The coronavirus pandemic has laid bare many of the problems of societies around the world. In Italy, the first Western country hit by COVID-19, it revealed how much the country relies on its migrant work force. Many undocumented migrants work on farms, as field hands and harvesting crops — jobs that Italians don't want. With the pandemic, they were suddenly recognized as essential.
One African-Italian became the spokesman for hundreds of thousands of migrants — those who couldn't stay home, who were risking their health to go out to work.
Over the course of the country's strict, eight-week lockdown this spring, Aboubakar Soumahoro became a household name.
In an interview with NPR, Soumahoro spoke of the injustice underlying Italy's food industry, where tens of thousands of undocumented migrants work.
"The reality is that laborers work at the limit of human dignity, what can be described as new forms of slavery. And they lack decent wages," Soumahoro says. "They earn only 3 1/2 euros [$4] an hour — half what they should be paid."
Soumahoro's fight for migrant workers' rights is the subject of a new short documentary called The Invisibles. Italian filmmakers Carola Mamberto and Diana Ferrero shot the footage during the height of the pandemic, in farm fields where migrant labor kept Italy's food supply chain moving smoothly.
In one scene, Soumahoro is among a group of migrant farmhands in a field near the southeastern town of Foggia. He points to the inhumane conditions of their shantytowns — makeshift hovels, no running water.
"We are among the invisible field workers," Soumahoro says, "the wretched of the earth, abandoned in social misery."
The documentary follows Soumahoro as he drives a van across Italy's agricultural heartland, delivering donations of food and protective gear to migrant agricultural workers. But these essential workers cannot protect their health.
"Social distancing is a privilege here," Soumahoro says in the film. People are packed together in cramped living conditions and have no access to the healthcare system.
In the documentary, Soumahoro frames the moral stakes of his campaign this way: "If the workers lack dignity and rights, the food they provide is virtually rotten."
Soumahoro, 40, arrived in Italy from Ivory Coast at age 19 and went to work in the fields picking crops. But he aimed higher. He enrolled in the University of Naples and earned a degree in sociology. He now coordinates farm workers for a trade union and is an active presence on social media.
In June 2018, the weekly newsmagazine L'Espresso caused controversy when it put Soumahoro on its cover alongside a photo of Matteo Salvini, the leader of the far-right, anti-migrant League Party. The two men were juxtaposed as if rival candidates, with readers being asked: "Which side are you on: with cynicism, indifference and seeking consensus through fear? Or with moral rebellion, empathy and an appeal for unity of the weakest?"

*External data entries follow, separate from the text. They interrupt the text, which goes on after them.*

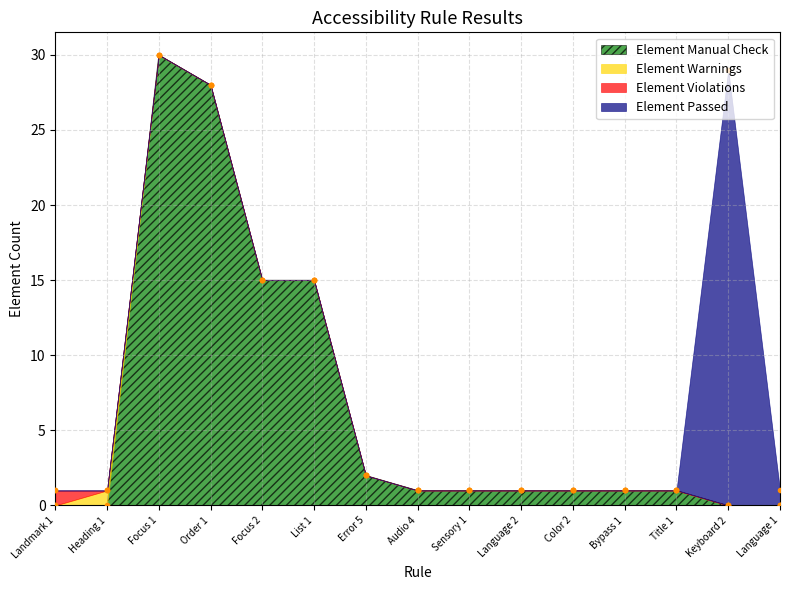

Is it true that Element Manual Check equals 1 at Title 1?

True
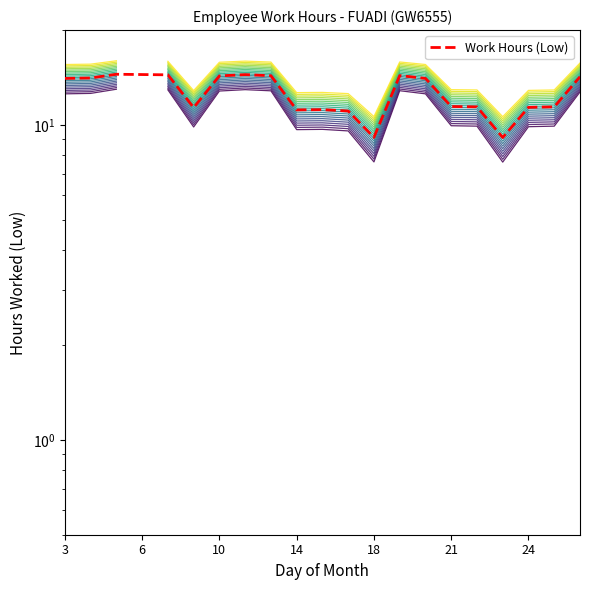

At which category does the data reach its first local peak?

10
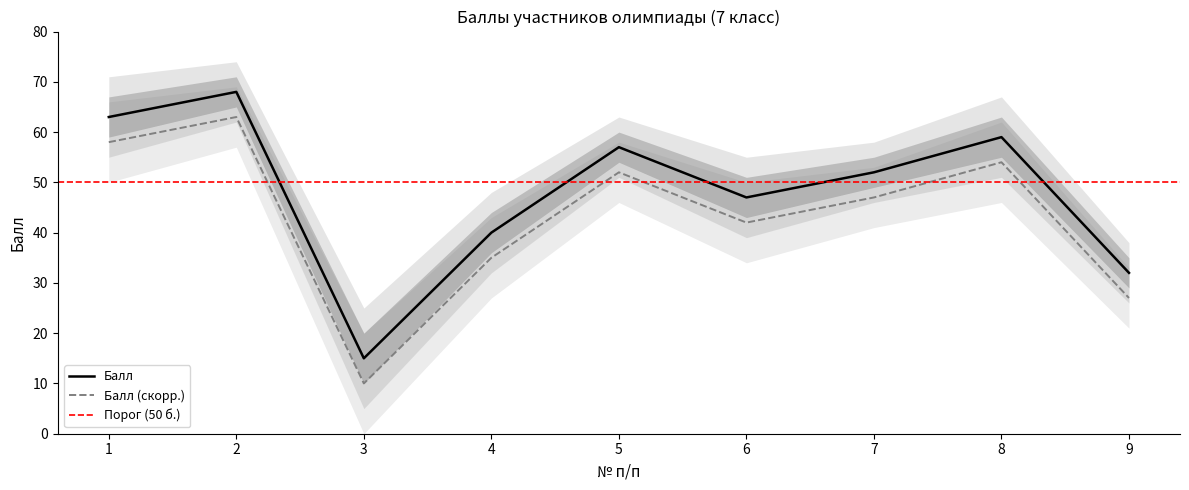

Where is the first local minimum?

3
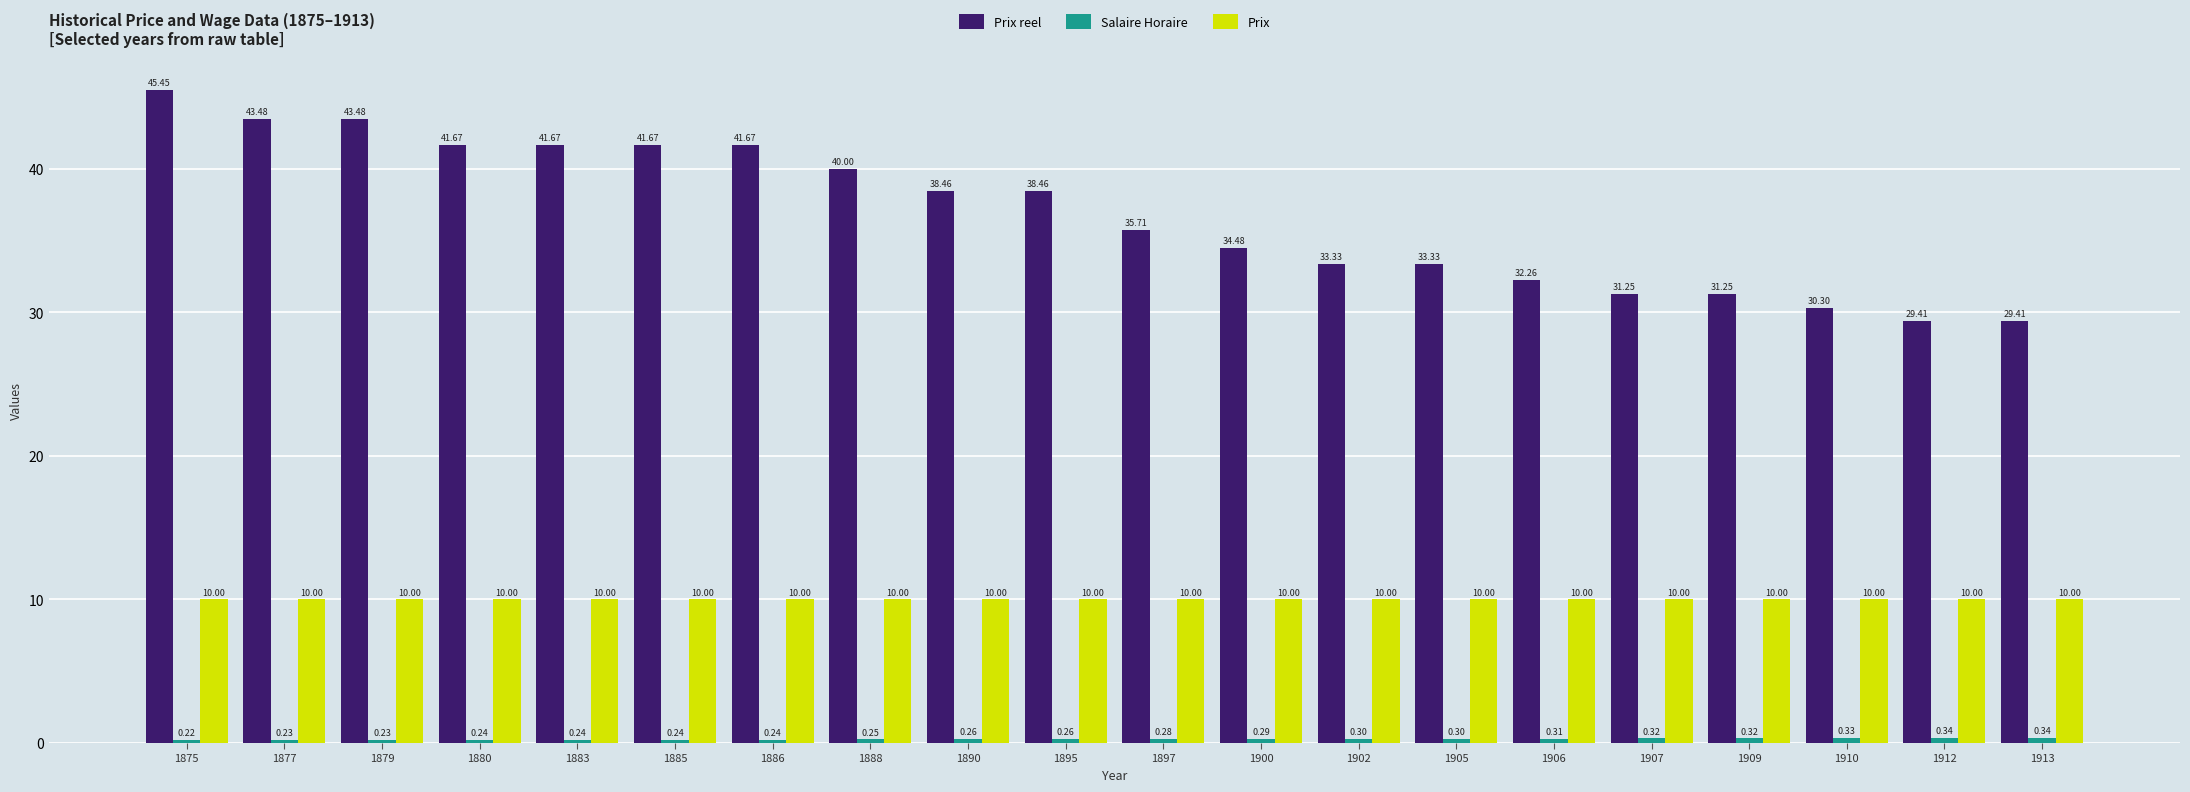

Is it true that Prix equals 10.0 at 1910?

True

Soumahoro met Prime Minister Giuseppe Conte in June to push for legal recognition of the rights of allundocumented workers. Earlier in the pandemic, the government issued a decree that would allow undocumented workers to apply for a six-month work permit. The government had hoped 300,000 farm workers would get temporary legal status. But the eligibility terms were so narrow that less than one-third applied.
Soumahoro is a rising figure in Italy's cultural world, too. His 2019 book, Humanity in Revolt, champions what he calls a new brand of solidarity. He tells NPR his focus is on abolishing discrimination against allworkers — migrants and Italian citizens alike.
"We have taken up George Floyd's plea," says Soumahoro. "We can't breathe because we're invisible because of our working conditions, our poor housing, our place of origin, religion, skin color or sexual orientation, or because we are women."
Therefore, he adds, "we are a union of invisibles who demand to be seen and to pursue our happiness."